Three-year-old Musa, in pale ill-health, stared blankly at the bustling scene around him with bulging blue eyes, as his mother explained why the family was embarking on such a perilous Odyssey.

"The children are starting to get ill [in the Sputnik camp where they were staying], so we decided to try and go today [Saturday]," she said. "I don't know what's happening in Grozny, but they say it's okay in Znamenskoye and Pervomaiskaya [outside the capital]," she added, her voice trailing off at the prospect of returning to a conflict she fled two months ago.

Nearby, Tamara Sudikova, 26, and her husband Ibrahim sought to scrape together the 300 rubles ($12) they needed to buy two seats in a minibus bound for Grozny.

At their wits' end after months of aimless, endless penury in refugee camps in Ingushetia, which neighbors Chechnya, the two families are part of a steady tide of civilians going back in search of a future.

Russian special police guarding the border-crossing around two km (less than one mile) away say some 350-400 vehicles pass into Chechnya daily, taking some 4,000 people to what is left of their homes.

An official 12-truck convoy pouring out clouds of stinking blue diesel fumes rumbled through the Adler 20 checkpoint early Saturday bound for the town of Achkhoi-Martan, west of Grozny.

In the Severny train camp, meanwhile, Ruslan Umarov explained why he and his family had fled into Ingushetia two days ago - less than a week after being railroaded back to the western Chechen town of Sernovodsk by Russian officials.

"They told us that everything was ready in Sernovodsk, that all the necessary facilities to cater the refugees were ready," said the 54-year-old headmaster of a Grozny boarding school destroyed in the latest war.

"But when we arrived there was nothing there: no toilets, no food, no coal, no electricity. Then they said it would be sorted out during the day ... but we got no food for two days."
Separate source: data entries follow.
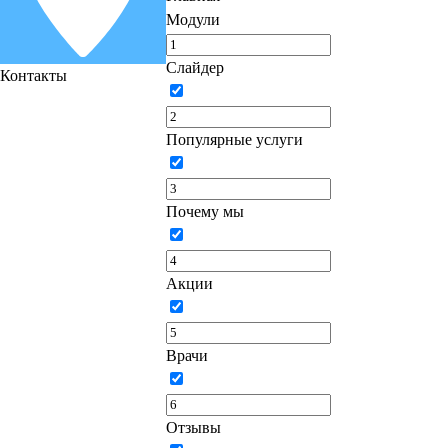
Модули
Слайдер
Контакты
Популярные услуги
Почему мы
Акции
Врачи
Отзывы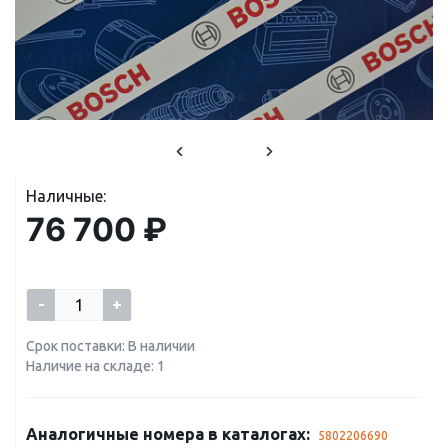
Наличные:
76 700 ₽
-
+
Срок поставки: В наличии
Наличие на складе: 1
Аналогичные номера в каталогах:
5802206690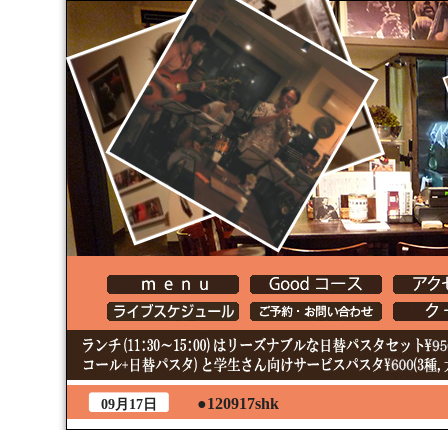
●120917shk
09月17日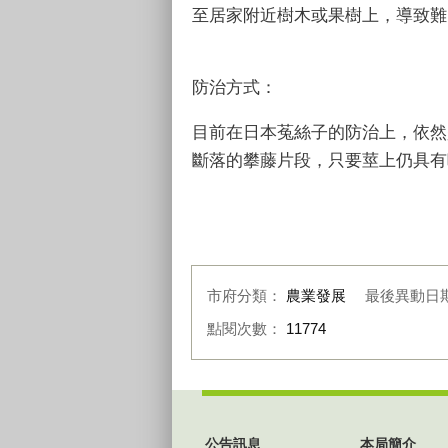
至居家附近樹木或果樹上，導致難
防治方式：
目前在日本菟絲子的防治上，依然
斷落的攀藤片段，只要莖上仍具有
市府分類：
農業發展
最後異動日
點閱次數：
11774
:::
公告訊息
本局簡介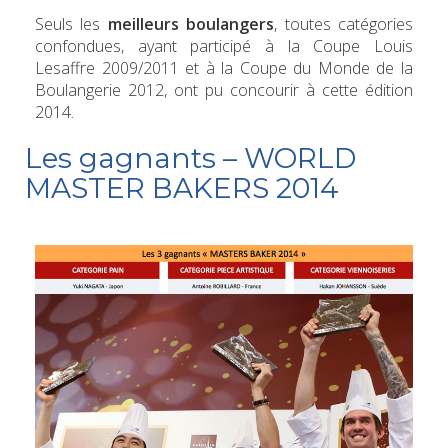
Seuls les
meilleurs boulangers
, toutes catégories
confondues, ayant participé à la Coupe Louis
Lesaffre 2009/2011 et à la Coupe du Monde de la
Boulangerie 2012, ont pu concourir à cette édition
2014.
Les gagnants – WORLD
MASTER BAKERS 2014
Four tanks, the barrels of their guns pointed towards the refugee train, added to the feeling of oppression and misery, said Ruslan, and helped decide him to return to Ingushetia with his wife and three children.
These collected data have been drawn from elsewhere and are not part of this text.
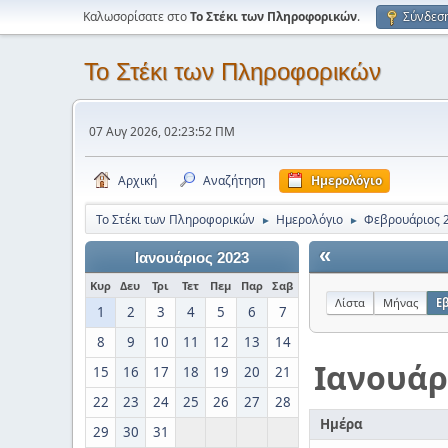
Καλωσορίσατε στο
Το Στέκι των Πληροφορικών
.
Σύνδεσ
Το Στέκι των Πληροφορικών
07 Αυγ 2026, 02:23:52 ΠΜ
Αρχική
Αναζήτηση
Ημερολόγιο
Το Στέκι των Πληροφορικών
Ημερολόγιο
Φεβρουάριος 
►
►
«
Ιανουάριος 2023
Κυρ
Δευ
Τρι
Τετ
Πεμ
Παρ
Σαβ
Λίστα
Μήνας
Ε
1
2
3
4
5
6
7
8
9
10
11
12
13
14
Ιανουάρ
15
16
17
18
19
20
21
22
23
24
25
26
27
28
Ημέρα
29
30
31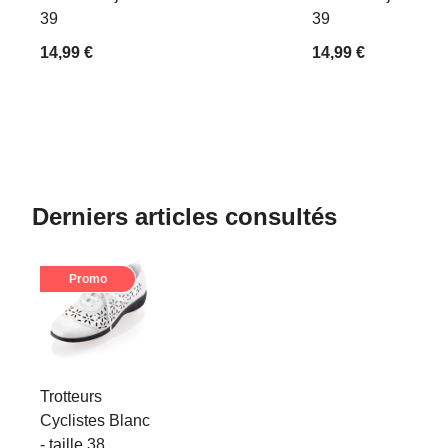
39
39
14,99 €
14,99 €
Derniers articles consultés
Promo
Trotteurs
Cyclistes Blanc
- taille 38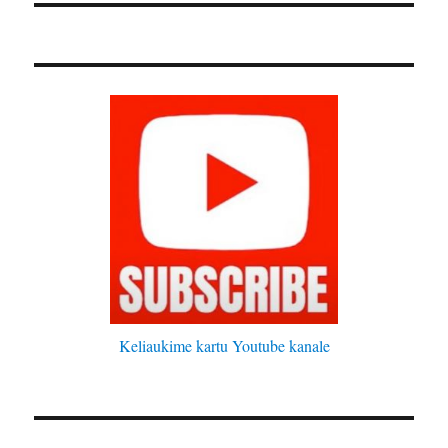
Keliaukime kartu Youtube kanale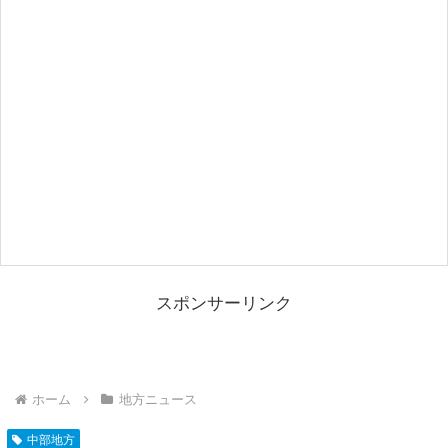
スポンサーリンク
ホーム
地方ニュース
中部地方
Several hundred yards away across a sea of mud, stones and snow, scores of women sought to rustle up a lunch of sorts, reheating the previous evening's watery soup, supplemented by fried bread and gristle substituting for meat.

"We get hot soup or borsch once a day, but it's just water really with a bit of meat and rice," said Malika Zhabrilova, 40, who fled Grozny more than a month ago.
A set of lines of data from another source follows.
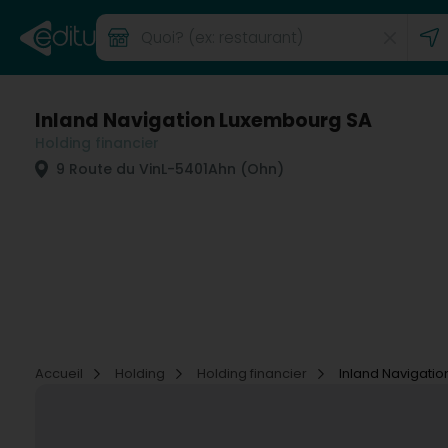
Inland Navigation Luxembourg SA
Holding financier
9 Route du Vin
L-5401
Ahn (Ohn)
Accueil
Holding
Holding financier
Inland Navigati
Like dozens of other women packed into the communal canteen, Malika uses the more than 100 gas stoves to feed the 5,000 to 6,000 people crammed onto 90 railway wagons that make up the camp.

Daily chores of cleaning, cooking and scrounging cash for "luxuries" such as carrots, potatoes and onions help relieve the wall-to-wall tedium of life in a railway carriage.

Over bitter mugs of cheap tea, refugees like Ruslan have plenty of time to ponder the present and Chechnya's ill-fated quest for independence.

"I want to remain inside the Russian Federation. I don't want independence because I believe independence doesn't mean having bread, clothing, and money, work and food," Umarov said. "When we went for independence, Russia grabbed us by the throat and showed us what we'll get. The independence we've got now we don't need," he concluded.